In gewisser Weise war das Neue Cinema genau das, was man sich unter einem altmodischen Kino vorstellt: nur drei Vorstellungen am Tag, ein kleines Foyer mit Bar, ausgelagertes Kassenhäuschen, keine Popcornmaschine, keine frisch aufgewärmten Nacho-Käsesoßen und keine Computerkasse. Dazu ein wunderschöner, in sich geschwungener Kinosaal mit einer kleiner Empore, deren erste Reihe vor allem vom Stammpublikum frequentiert wurde. Nur die Lage – Steindamm 45, zwischen Straßenprostitution und Scientology – schien alle selbsternannten Cinephilen dieser Stadt von einem regelmäßigen Besuch abzuhalten. Einzig ein Teil der Schwulenszene von St.Georg hielt dem Kino die Treue, was aber leider auch nicht verhindern konnte, dass ausverkaufte Vorstellungen die Ausnahme blieben. Möglicherweise wird das Neue Cinema als das Kino mit dem meisten Lob und den schlechtesten Besucherzahlen in die Hamburger Filmgeschichte eingehen.

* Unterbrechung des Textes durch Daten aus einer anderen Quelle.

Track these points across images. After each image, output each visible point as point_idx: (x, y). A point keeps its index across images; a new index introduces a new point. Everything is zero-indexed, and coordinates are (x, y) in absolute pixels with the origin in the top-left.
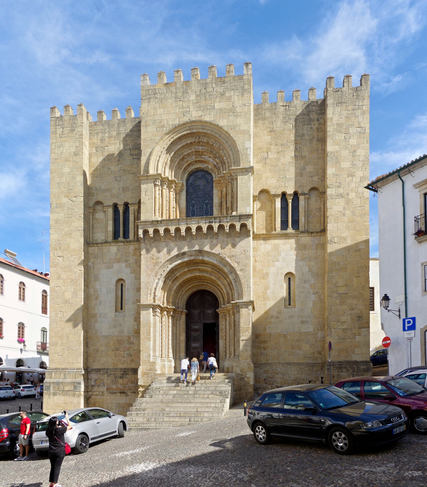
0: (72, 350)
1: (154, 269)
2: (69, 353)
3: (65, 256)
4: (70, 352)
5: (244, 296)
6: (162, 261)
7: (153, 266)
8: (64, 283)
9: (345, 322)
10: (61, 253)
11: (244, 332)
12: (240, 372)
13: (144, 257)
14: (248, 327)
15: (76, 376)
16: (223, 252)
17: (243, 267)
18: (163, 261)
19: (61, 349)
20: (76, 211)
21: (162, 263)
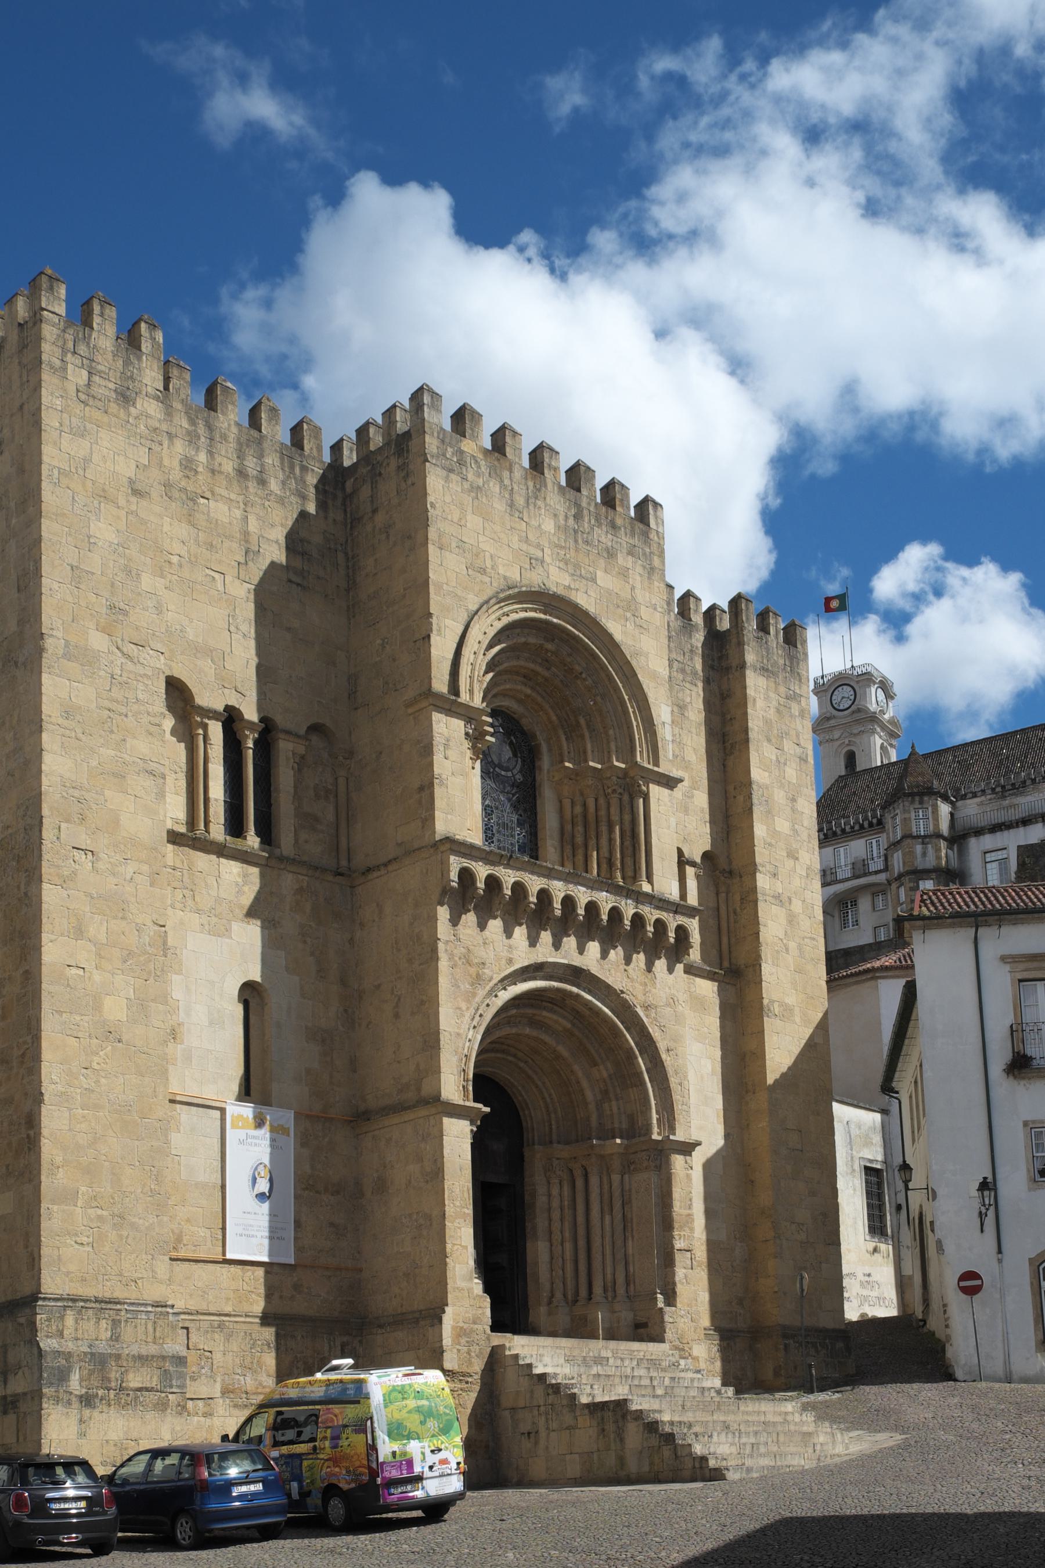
0: (133, 1226)
1: (474, 995)
2: (121, 1237)
3: (102, 855)
4: (125, 1233)
5: (677, 1126)
6: (495, 976)
7: (469, 983)
8: (101, 957)
9: (803, 1224)
10: (84, 836)
11: (681, 1228)
12: (677, 1343)
13: (446, 950)
14: (689, 1215)
15: (158, 1334)
16: (631, 990)
17: (671, 1045)
18: (497, 978)
19: (91, 1220)
20: (140, 696)
21: (492, 984)
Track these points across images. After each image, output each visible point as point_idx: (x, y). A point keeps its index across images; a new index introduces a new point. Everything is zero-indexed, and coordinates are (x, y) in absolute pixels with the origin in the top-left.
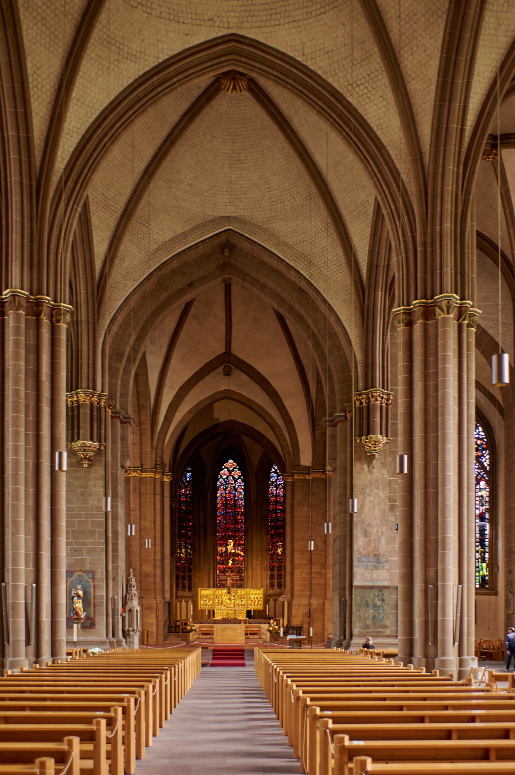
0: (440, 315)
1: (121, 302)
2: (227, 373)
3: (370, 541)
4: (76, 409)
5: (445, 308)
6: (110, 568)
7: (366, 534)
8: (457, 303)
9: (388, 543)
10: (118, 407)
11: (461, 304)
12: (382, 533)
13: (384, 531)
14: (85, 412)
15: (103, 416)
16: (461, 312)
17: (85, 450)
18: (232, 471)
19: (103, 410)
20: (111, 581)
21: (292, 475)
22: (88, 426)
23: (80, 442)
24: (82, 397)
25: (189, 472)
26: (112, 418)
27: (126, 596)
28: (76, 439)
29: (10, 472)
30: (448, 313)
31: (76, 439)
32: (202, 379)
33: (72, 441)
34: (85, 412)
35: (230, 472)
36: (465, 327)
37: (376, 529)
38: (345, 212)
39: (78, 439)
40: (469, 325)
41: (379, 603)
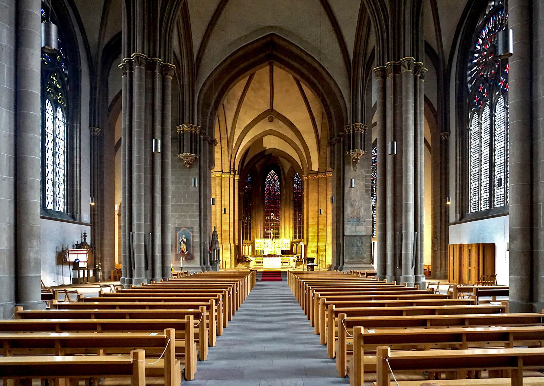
0: (404, 70)
1: (208, 75)
2: (271, 121)
3: (355, 209)
4: (182, 135)
5: (407, 66)
6: (202, 226)
7: (352, 205)
8: (414, 64)
9: (365, 211)
10: (207, 134)
11: (416, 64)
12: (362, 205)
13: (363, 203)
14: (187, 137)
15: (198, 139)
16: (416, 69)
17: (187, 158)
18: (274, 176)
19: (198, 136)
20: (202, 233)
21: (307, 176)
22: (189, 144)
23: (184, 154)
24: (186, 128)
25: (249, 177)
26: (204, 140)
27: (212, 241)
28: (182, 152)
29: (135, 164)
30: (409, 69)
31: (182, 152)
32: (256, 124)
33: (180, 153)
34: (187, 137)
35: (272, 177)
36: (418, 78)
37: (358, 203)
38: (340, 23)
39: (183, 152)
40: (421, 78)
41: (360, 245)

Schon morgen könnte darüber entschieden werden, denn heute abend wird das Neue Cinema seine letzten Vorstellungen zeigen. Like it is steht auf dem Programm – immerhin ein Titel, der die Lakonie eines solchen Abschieds, der ohne Ansprache, Umtrunk und Häppchen auskommen muss, recht gut wiedergibt. Sechzehn Jahre nachdem die Flebbe-Kinotheaterbetriebe das in der Nachkriegszeit eröffnete Kino übernommen hatten, fällt der letzte Vorhang. „Zu wenig Besucher“ lautet die Begründung. Seit Jahren – spätestens mit der Errichtung des Cinemaxx – hatte ein Teil der Belegschaft die Schließung befürchtet. Allen voran der 1995 verstorbene Filmvorführer Uwe Schulz, die Seele des Kinos, der nicht nur für mich mit dem Bild dieses Kinos für immer verbunden bleibt.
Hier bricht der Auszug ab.